Registre-se que o trabalho de Milão é a reedição de uma experiência realizada em New Hampshire, em 1979, por Ellen Langer, 72 anos, a primeira mulher formada em Psicologia em Harvard. Langer colocou oito idosos num convento que, de certo modo, funcionava como uma máquina do tempo, com todas as referências ligadas a 1959: a voz de Perry Cuomo saindo de um rádio vintage, Ed Sullivan na telinha preto e branco da TV, livros e jornais da época e assim por diante.
Mais que relembrar o passado, os participantes foram instruídos a se comportar como se realmente fosse 1959, enquanto o grupo de controle vivia num ambiente similar, mas sem agir como se tivessem voltado no tempo.

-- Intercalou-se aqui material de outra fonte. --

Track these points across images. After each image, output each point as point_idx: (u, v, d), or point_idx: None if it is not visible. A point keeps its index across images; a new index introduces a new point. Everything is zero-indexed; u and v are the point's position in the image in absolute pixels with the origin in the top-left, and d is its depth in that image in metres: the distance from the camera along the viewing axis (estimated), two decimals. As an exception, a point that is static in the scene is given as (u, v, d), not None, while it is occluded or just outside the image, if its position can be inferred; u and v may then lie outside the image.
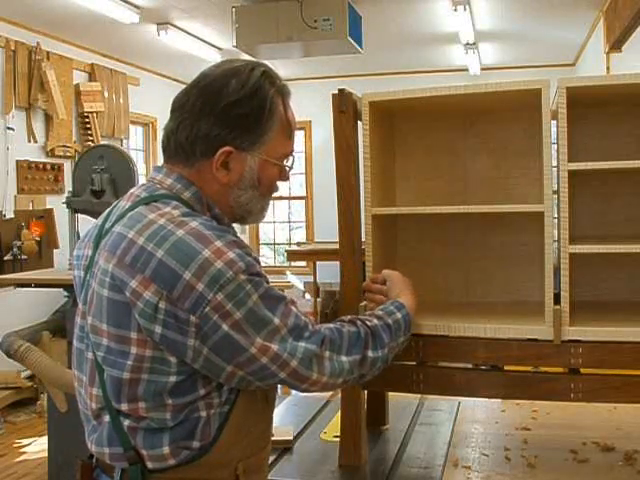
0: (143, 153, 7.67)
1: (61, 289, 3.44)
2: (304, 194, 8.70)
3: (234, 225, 1.28)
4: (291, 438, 1.91)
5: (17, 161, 5.49)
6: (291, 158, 1.28)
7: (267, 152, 1.21)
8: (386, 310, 1.35)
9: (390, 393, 2.04)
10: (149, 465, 1.11)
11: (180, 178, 1.19)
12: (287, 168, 1.27)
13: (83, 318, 1.17)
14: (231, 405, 1.14)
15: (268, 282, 1.15)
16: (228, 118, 1.17)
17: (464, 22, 5.64)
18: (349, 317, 1.29)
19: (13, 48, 5.41)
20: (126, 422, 1.11)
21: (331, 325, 1.22)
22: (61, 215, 4.78)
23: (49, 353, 3.00)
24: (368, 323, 1.27)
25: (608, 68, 5.31)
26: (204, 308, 1.05)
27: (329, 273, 7.29)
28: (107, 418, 1.13)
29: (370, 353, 1.24)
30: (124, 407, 1.11)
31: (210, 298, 1.05)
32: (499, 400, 2.21)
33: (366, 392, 1.90)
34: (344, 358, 1.19)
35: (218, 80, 1.18)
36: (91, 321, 1.14)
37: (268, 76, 1.21)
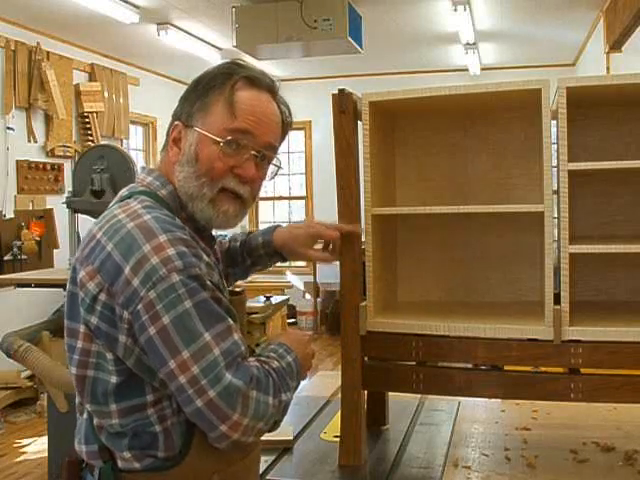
0: (143, 153, 7.67)
1: (61, 289, 3.43)
2: (304, 194, 8.70)
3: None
4: (291, 438, 1.90)
5: (17, 161, 5.49)
6: (236, 135, 1.17)
7: (206, 127, 1.17)
8: (277, 353, 1.19)
9: (390, 393, 2.04)
10: (119, 464, 1.11)
11: (159, 177, 1.21)
12: (222, 141, 1.16)
13: None
14: None
15: (217, 297, 1.09)
16: (186, 95, 1.22)
17: (464, 22, 5.64)
18: (253, 358, 1.15)
19: (13, 48, 5.41)
20: (95, 420, 1.12)
21: (257, 363, 1.11)
22: (61, 215, 4.77)
23: (49, 353, 3.00)
24: (273, 365, 1.14)
25: (608, 68, 5.31)
26: (136, 305, 1.03)
27: (329, 273, 7.30)
28: (85, 414, 1.15)
29: (284, 397, 1.14)
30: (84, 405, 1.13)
31: (142, 295, 1.03)
32: (499, 400, 2.20)
33: (366, 392, 1.90)
34: (270, 400, 1.09)
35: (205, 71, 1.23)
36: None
37: (246, 70, 1.21)
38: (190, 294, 1.04)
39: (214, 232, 1.30)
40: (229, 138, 1.17)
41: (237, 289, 3.61)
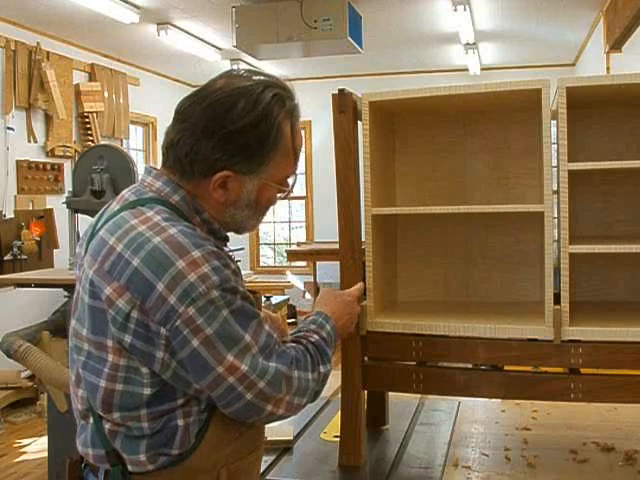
0: (143, 153, 7.67)
1: (61, 289, 3.43)
2: (304, 194, 8.70)
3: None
4: (291, 438, 1.90)
5: (17, 161, 5.49)
6: (293, 178, 1.25)
7: (267, 176, 1.18)
8: (317, 323, 1.29)
9: (390, 393, 2.04)
10: (129, 468, 1.11)
11: (169, 182, 1.16)
12: (287, 189, 1.24)
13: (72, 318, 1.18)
14: (210, 412, 1.12)
15: (246, 296, 1.12)
16: (231, 144, 1.12)
17: (464, 22, 5.64)
18: (290, 337, 1.25)
19: (13, 48, 5.41)
20: (107, 425, 1.12)
21: (293, 344, 1.20)
22: (61, 215, 4.77)
23: (49, 353, 3.00)
24: (312, 340, 1.23)
25: (608, 68, 5.30)
26: (174, 321, 1.03)
27: (329, 273, 7.30)
28: (91, 420, 1.14)
29: (322, 369, 1.21)
30: (101, 413, 1.12)
31: (181, 312, 1.03)
32: (499, 400, 2.21)
33: (366, 392, 1.90)
34: (310, 376, 1.17)
35: (226, 99, 1.12)
36: (74, 324, 1.15)
37: (279, 99, 1.16)
38: (227, 304, 1.07)
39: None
40: (292, 183, 1.24)
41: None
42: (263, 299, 5.59)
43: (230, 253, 1.19)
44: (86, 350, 1.11)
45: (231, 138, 1.12)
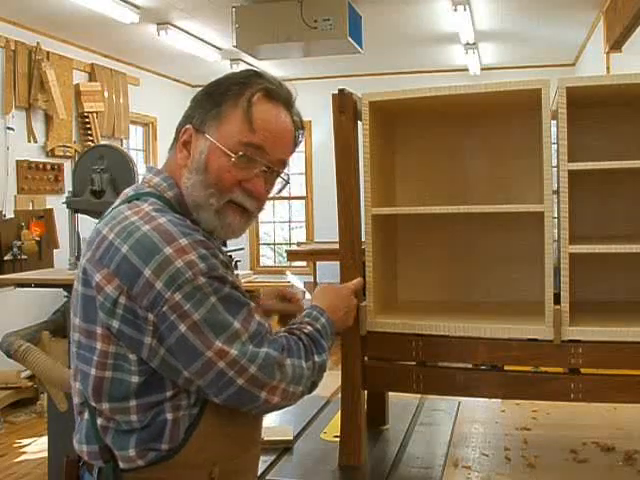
0: (143, 153, 7.65)
1: (61, 289, 3.43)
2: (304, 194, 8.69)
3: None
4: (291, 438, 1.90)
5: (17, 161, 5.49)
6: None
7: (217, 136, 1.16)
8: (311, 316, 1.29)
9: (390, 393, 2.04)
10: (120, 464, 1.12)
11: (167, 178, 1.20)
12: (235, 157, 1.15)
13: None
14: (201, 407, 1.13)
15: (236, 286, 1.12)
16: (200, 99, 1.21)
17: (464, 22, 5.64)
18: (283, 329, 1.25)
19: (13, 48, 5.41)
20: (99, 420, 1.12)
21: (285, 334, 1.20)
22: (61, 215, 4.77)
23: (49, 353, 3.00)
24: (305, 331, 1.23)
25: (608, 68, 5.31)
26: (161, 307, 1.04)
27: (329, 273, 7.30)
28: (86, 415, 1.15)
29: (317, 358, 1.21)
30: (93, 405, 1.12)
31: (167, 297, 1.04)
32: (499, 400, 2.20)
33: (366, 392, 1.90)
34: (304, 364, 1.17)
35: (221, 79, 1.21)
36: (72, 317, 1.16)
37: (264, 81, 1.20)
38: (215, 291, 1.08)
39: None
40: (241, 153, 1.16)
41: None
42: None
43: (229, 253, 1.20)
44: (77, 340, 1.13)
45: (203, 94, 1.21)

Resultado: depois de uma semana, 63% dos “viajantes no tempo” obtiveram melhores resultados num teste de inteligência, contra 44% no grupo de controle. Quatro voluntários independentes, que não sabiam nada sobre o estudo, analisaram fotos feitas antes e depois e concluíram que as imagens do pessoal “depois” eram em média duas anos mais novas que as do “antes”. No último dia, velhinhos que tinham chegado quase se arrastando, disputaram uma partida improvisada de futebol americano no gramado em frente ao convento.

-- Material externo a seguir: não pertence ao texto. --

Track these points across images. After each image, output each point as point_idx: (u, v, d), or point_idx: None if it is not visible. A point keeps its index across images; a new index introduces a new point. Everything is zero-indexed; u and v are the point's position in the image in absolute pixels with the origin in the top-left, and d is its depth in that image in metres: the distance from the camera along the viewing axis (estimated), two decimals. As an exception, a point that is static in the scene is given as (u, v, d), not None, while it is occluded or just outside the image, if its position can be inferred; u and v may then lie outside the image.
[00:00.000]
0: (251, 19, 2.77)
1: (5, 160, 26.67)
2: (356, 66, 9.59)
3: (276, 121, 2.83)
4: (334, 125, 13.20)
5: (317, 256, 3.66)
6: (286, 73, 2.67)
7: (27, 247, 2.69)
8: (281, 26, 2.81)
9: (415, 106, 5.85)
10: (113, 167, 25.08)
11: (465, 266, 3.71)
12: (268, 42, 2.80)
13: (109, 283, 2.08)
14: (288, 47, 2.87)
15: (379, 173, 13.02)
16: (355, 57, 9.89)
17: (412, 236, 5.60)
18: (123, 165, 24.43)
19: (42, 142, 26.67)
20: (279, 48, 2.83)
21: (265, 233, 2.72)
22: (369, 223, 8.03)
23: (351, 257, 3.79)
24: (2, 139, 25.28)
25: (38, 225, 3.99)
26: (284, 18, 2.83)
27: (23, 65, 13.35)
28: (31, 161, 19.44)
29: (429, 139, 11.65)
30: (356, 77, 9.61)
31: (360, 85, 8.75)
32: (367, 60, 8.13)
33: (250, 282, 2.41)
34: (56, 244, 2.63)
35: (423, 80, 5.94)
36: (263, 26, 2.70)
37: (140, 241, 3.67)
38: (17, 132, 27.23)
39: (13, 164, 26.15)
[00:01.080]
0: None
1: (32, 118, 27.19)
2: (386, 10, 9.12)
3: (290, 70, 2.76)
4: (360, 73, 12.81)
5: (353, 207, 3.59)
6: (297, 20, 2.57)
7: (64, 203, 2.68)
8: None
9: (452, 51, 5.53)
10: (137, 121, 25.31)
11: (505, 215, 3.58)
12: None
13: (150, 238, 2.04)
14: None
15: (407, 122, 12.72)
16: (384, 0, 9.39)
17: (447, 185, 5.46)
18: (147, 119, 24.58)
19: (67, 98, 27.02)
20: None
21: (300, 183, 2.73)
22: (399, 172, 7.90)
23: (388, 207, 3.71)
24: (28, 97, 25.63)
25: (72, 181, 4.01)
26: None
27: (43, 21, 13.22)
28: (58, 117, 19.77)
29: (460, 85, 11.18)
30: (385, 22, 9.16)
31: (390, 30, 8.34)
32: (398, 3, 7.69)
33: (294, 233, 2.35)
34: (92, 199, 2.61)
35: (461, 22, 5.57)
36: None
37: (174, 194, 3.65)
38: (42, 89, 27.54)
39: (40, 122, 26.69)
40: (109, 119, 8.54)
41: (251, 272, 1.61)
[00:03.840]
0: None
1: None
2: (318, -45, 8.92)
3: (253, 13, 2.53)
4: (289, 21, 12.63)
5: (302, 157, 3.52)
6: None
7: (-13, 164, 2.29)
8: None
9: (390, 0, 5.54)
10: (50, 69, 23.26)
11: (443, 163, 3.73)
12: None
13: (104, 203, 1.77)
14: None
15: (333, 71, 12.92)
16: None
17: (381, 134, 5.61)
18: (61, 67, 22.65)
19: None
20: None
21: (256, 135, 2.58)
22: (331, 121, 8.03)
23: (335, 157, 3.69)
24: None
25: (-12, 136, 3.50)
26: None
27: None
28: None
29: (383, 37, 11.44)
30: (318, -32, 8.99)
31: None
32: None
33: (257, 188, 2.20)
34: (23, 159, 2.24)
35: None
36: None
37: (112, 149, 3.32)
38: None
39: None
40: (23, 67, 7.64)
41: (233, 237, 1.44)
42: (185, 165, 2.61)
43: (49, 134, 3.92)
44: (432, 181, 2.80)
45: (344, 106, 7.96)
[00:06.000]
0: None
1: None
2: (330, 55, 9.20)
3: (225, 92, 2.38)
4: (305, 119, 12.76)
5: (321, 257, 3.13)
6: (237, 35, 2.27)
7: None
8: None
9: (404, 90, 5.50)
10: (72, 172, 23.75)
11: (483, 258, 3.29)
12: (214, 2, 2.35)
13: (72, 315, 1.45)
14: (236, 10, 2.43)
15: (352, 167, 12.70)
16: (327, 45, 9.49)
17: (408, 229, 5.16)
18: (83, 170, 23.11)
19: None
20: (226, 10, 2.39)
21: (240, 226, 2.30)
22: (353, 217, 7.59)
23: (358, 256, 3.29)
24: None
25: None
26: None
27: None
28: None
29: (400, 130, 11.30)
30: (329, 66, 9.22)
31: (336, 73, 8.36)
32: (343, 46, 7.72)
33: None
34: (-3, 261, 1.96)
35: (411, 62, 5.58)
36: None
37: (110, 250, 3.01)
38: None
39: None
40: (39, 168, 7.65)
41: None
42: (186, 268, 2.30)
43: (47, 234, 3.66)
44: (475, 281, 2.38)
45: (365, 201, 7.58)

No livro que apresentou os resultados do experimento, Counterclockwise, Langer assegura que tanto o grupo de controle quanto o grupo experimental mostraram melhorias em “força física, destreza manual, marcha, postura, percepção, memória, cognição, sensibilidade gustativa, audição e visão.”
A experiência tem seus críticos, que nela vêem apenas o efeito placebo, mas Ellen Langer continua insistindo que a atenção plena (mindfulness), que pode ser obtida pela meditação e por exercícios específicos, tem um poder imenso, muitas vezes desprezado e garante que “muitas consequências da velhice podem ser ambientalmente determinadas e, assim, potencialmente revertidas pela manipulação do ambiente.” Seu experimento acabou inspirando uma conhecida série de TV da BBC, que reuniu seis celebridades dos anos 70 em situações semelhantes, tendo a própria psicóloga como consultora.
Agora, a repetição do experimento deve permitir aferir seus efeitos com a precisão que a tecnologia do século XXI oferece e sem a embalagem televisiva, embora o professor Francesco Pagnani seja um abnegado integrante da equipe de Ellen Langer.